Your mission is to perform a "code rescue." You need to fix the script so it can successfully clean the data, train a Linear Regression model, and visualize the trend line correctly.

This level focuses on fundamental ML workflow: Imports, Data Cleaning, Feature Selection, and Visualization.

Problem Description

The ScoreScouter system is contained within a single Google Colab notebook (devsphere_easy_challenge.ipynb) and uses:

  • dataset.csv: A simple 2-column dataset containing Hours and Scores.
  • scikit-learn: For the Linear Regression engine.
  • pandas: For data manipulation.
  • matplotlib: For generating the performance graph.

Real Issues Observed

When the system was handed over, the following "skill issues" were identified:

  • The Toolbox is Locked: Essential libraries like pandas and sklearn are referenced but never imported.
  • Data Disconnect: The dataset path is missing!

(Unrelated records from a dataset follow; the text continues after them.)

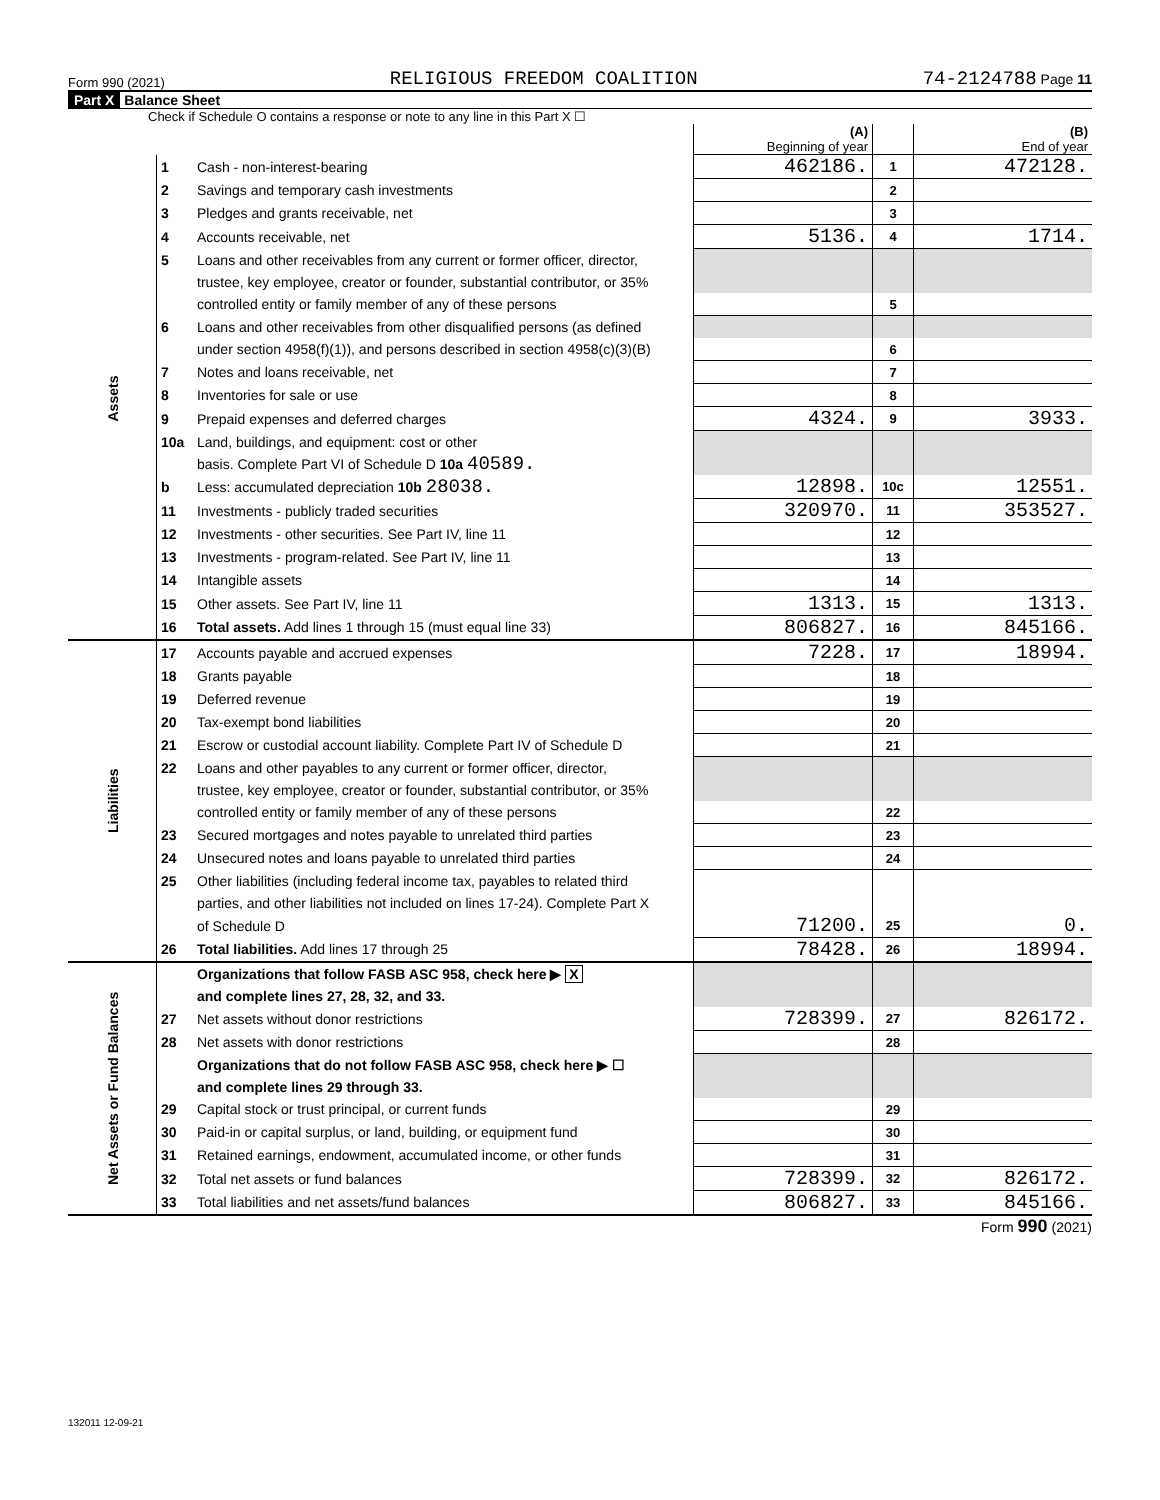Form 990 (2021) RELIGIOUS FREEDOM COALITION 74-2124788 Page 11
Part X Balance Sheet
Check if Schedule O contains a response or note to any line in this Part X ☐
| | | | (A) Beginning of year | | (B) End of year |
| --- | --- | --- | --- | --- | --- |
| Assets | 1 | Cash - non-interest-bearing | 462186. | 1 | 472128. |
| | 2 | Savings and temporary cash investments | | 2 | |
| | 3 | Pledges and grants receivable, net | | 3 | |
| | 4 | Accounts receivable, net | 5136. | 4 | 1714. |
| | 5 | Loans and other receivables from any current or former officer, director, | | | |
| | | trustee, key employee, creator or founder, substantial contributor, or 35% | | | |
| | | controlled entity or family member of any of these persons | | 5 | |
| | 6 | Loans and other receivables from other disqualified persons (as defined | | | |
| | | under section 4958(f)(1)), and persons described in section 4958(c)(3)(B) | | 6 | |
| | 7 | Notes and loans receivable, net | | 7 | |
| | 8 | Inventories for sale or use | | 8 | |
| | 9 | Prepaid expenses and deferred charges | 4324. | 9 | 3933. |
| | 10a | Land, buildings, and equipment: cost or other | | | |
| | | basis. Complete Part VI of Schedule D 10a 40589. | | | |
| | b | Less: accumulated depreciation 10b 28038. | 12898. | 10c | 12551. |
| | 11 | Investments - publicly traded securities | 320970. | 11 | 353527. |
| | 12 | Investments - other securities. See Part IV, line 11 | | 12 | |
| | 13 | Investments - program-related. See Part IV, line 11 | | 13 | |
| | 14 | Intangible assets | | 14 | |
| | 15 | Other assets. See Part IV, line 11 | 1313. | 15 | 1313. |
| | 16 | Total assets. Add lines 1 through 15 (must equal line 33) | 806827. | 16 | 845166. |
| Liabilities | 17 | Accounts payable and accrued expenses | 7228. | 17 | 18994. |
| | 18 | Grants payable | | 18 | |
| | 19 | Deferred revenue | | 19 | |
| | 20 | Tax-exempt bond liabilities | | 20 | |
| | 21 | Escrow or custodial account liability. Complete Part IV of Schedule D | | 21 | |
| | 22 | Loans and other payables to any current or former officer, director, | | | |
| | | trustee, key employee, creator or founder, substantial contributor, or 35% | | | |
| | | controlled entity or family member of any of these persons | | 22 | |
| | 23 | Secured mortgages and notes payable to unrelated third parties | | 23 | |
| | 24 | Unsecured notes and loans payable to unrelated third parties | | 24 | |
| | 25 | Other liabilities (including federal income tax, payables to related third | | | |
| | | parties, and other liabilities not included on lines 17-24). Complete Part X | | | |
| | | of Schedule D | 71200. | 25 | 0. |
| | 26 | Total liabilities. Add lines 17 through 25 | 78428. | 26 | 18994. |
| Net Assets or Fund Balances | | Organizations that follow FASB ASC 958, check here ▶ X | | | |
| | | and complete lines 27, 28, 32, and 33. | | | |
| | 27 | Net assets without donor restrictions | 728399. | 27 | 826172. |
| | 28 | Net assets with donor restrictions | | 28 | |
| | | Organizations that do not follow FASB ASC 958, check here ▶ ☐ | | | |
| | | and complete lines 29 through 33. | | | |
| | 29 | Capital stock or trust principal, or current funds | | 29 | |
| | 30 | Paid-in or capital surplus, or land, building, or equipment fund | | 30 | |
| | 31 | Retained earnings, endowment, accumulated income, or other funds | | 31 | |
| | 32 | Total net assets or fund balances | 728399. | 32 | 826172. |
| | 33 | Total liabilities and net assets/fund balances | 806827. | 33 | 845166. |
Form 990 (2021)
132011 12-09-21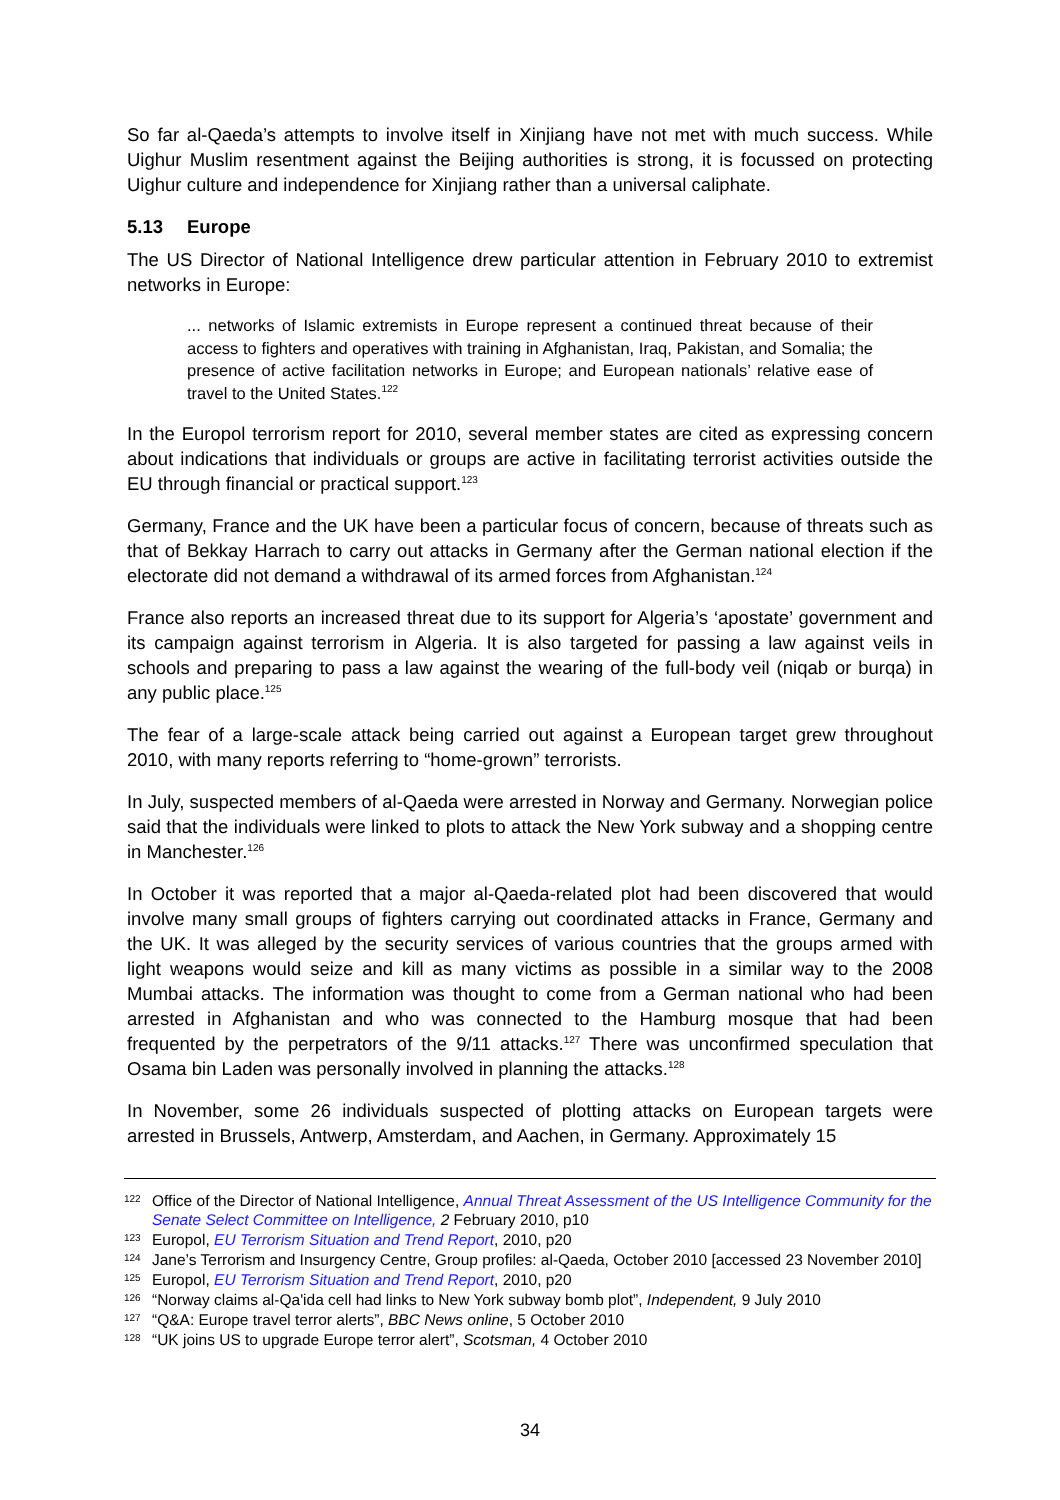So far al-Qaeda’s attempts to involve itself in Xinjiang have not met with much success. While Uighur Muslim resentment against the Beijing authorities is strong, it is focussed on protecting Uighur culture and independence for Xinjiang rather than a universal caliphate.
5.13 Europe
The US Director of National Intelligence drew particular attention in February 2010 to extremist networks in Europe:
... networks of Islamic extremists in Europe represent a continued threat because of their access to fighters and operatives with training in Afghanistan, Iraq, Pakistan, and Somalia; the presence of active facilitation networks in Europe; and European nationals’ relative ease of travel to the United States.<sup>122</sup>
In the Europol terrorism report for 2010, several member states are cited as expressing concern about indications that individuals or groups are active in facilitating terrorist activities outside the EU through financial or practical support.<sup>123</sup>
Germany, France and the UK have been a particular focus of concern, because of threats such as that of Bekkay Harrach to carry out attacks in Germany after the German national election if the electorate did not demand a withdrawal of its armed forces from Afghanistan.<sup>124</sup>
France also reports an increased threat due to its support for Algeria’s ‘apostate’ government and its campaign against terrorism in Algeria. It is also targeted for passing a law against veils in schools and preparing to pass a law against the wearing of the full-body veil (niqab or burqa) in any public place.<sup>125</sup>
The fear of a large-scale attack being carried out against a European target grew throughout 2010, with many reports referring to “home-grown” terrorists.
In July, suspected members of al-Qaeda were arrested in Norway and Germany. Norwegian police said that the individuals were linked to plots to attack the New York subway and a shopping centre in Manchester.<sup>126</sup>
In October it was reported that a major al-Qaeda-related plot had been discovered that would involve many small groups of fighters carrying out coordinated attacks in France, Germany and the UK. It was alleged by the security services of various countries that the groups armed with light weapons would seize and kill as many victims as possible in a similar way to the 2008 Mumbai attacks. The information was thought to come from a German national who had been arrested in Afghanistan and who was connected to the Hamburg mosque that had been frequented by the perpetrators of the 9/11 attacks.<sup>127</sup> There was unconfirmed speculation that Osama bin Laden was personally involved in planning the attacks.<sup>128</sup>
In November, some 26 individuals suspected of plotting attacks on European targets were arrested in Brussels, Antwerp, Amsterdam, and Aachen, in Germany. Approximately 15
<sup>122</sup> Office of the Director of National Intelligence, Annual Threat Assessment of the US Intelligence Community for the Senate Select Committee on Intelligence, 2 February 2010, p10
<sup>123</sup> Europol, EU Terrorism Situation and Trend Report, 2010, p20
<sup>124</sup> Jane’s Terrorism and Insurgency Centre, Group profiles: al-Qaeda, October 2010 [accessed 23 November 2010]
<sup>125</sup> Europol, EU Terrorism Situation and Trend Report, 2010, p20
<sup>126</sup> “Norway claims al-Qa'ida cell had links to New York subway bomb plot”, Independent, 9 July 2010
<sup>127</sup> “Q&A: Europe travel terror alerts”, BBC News online, 5 October 2010
<sup>128</sup> “UK joins US to upgrade Europe terror alert”, Scotsman, 4 October 2010
34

You need to assign the correct dataset URL to the right variable.
  • Invisible Data: A NaN value in the dataset causes the model to crash because the cleaning step wasn't implemented permanently.
  • The Mirror World: The model is trying to predict how many hours someone studied based on their score (X and y are swapped).
  • Wrong Verb: The model attempts to train() which is not a part of standard scikit-learn vocabulary.
  • Chart Confusion: A simple line plot is used for plotting individual coordinate data mapping points instead of a scatter plot.
  • Visual Hallucinations: The regression line on the graph looks like a scatter plot gone wrong because the prediction logic is feeding the model its own target values.

Common Bug Types to Look For:

  • Missing Dependencies: Functions being called before their parent libraries are imported.
  • Missing References: Variables referencing a path that has not been defined.
  • Immutability Errors: Calling a cleaning function (like dropna) without saving the result back to the variable.
  • Feature vs. Target Confusion: Misidentifying the independent variable (X) and the dependent variable (y).
  • Non-Standard Methods: Specifying model functions that do not map to the library.
  • Chart API Confusion: Plotting raw points connected linearly vs. correctly using scatter points.
  • Input-Output Mismatch: Passing the wrong variable into the model.predict() function during visualization.

Your Responsibilities

  • Restore the Environment: Fix the imports so the script recognizes pd and LinearRegression.
  • Sanitize the Data: Ensure the null values are actually removed from the DataFrame before training begins.
  • Fix the Physics: Correct the X and y assignments. We predict Scores based on Hours, not the other way around.
  • Fix the Visuals: Ensure the red regression line accurately represents the model's predictions for the given input hours.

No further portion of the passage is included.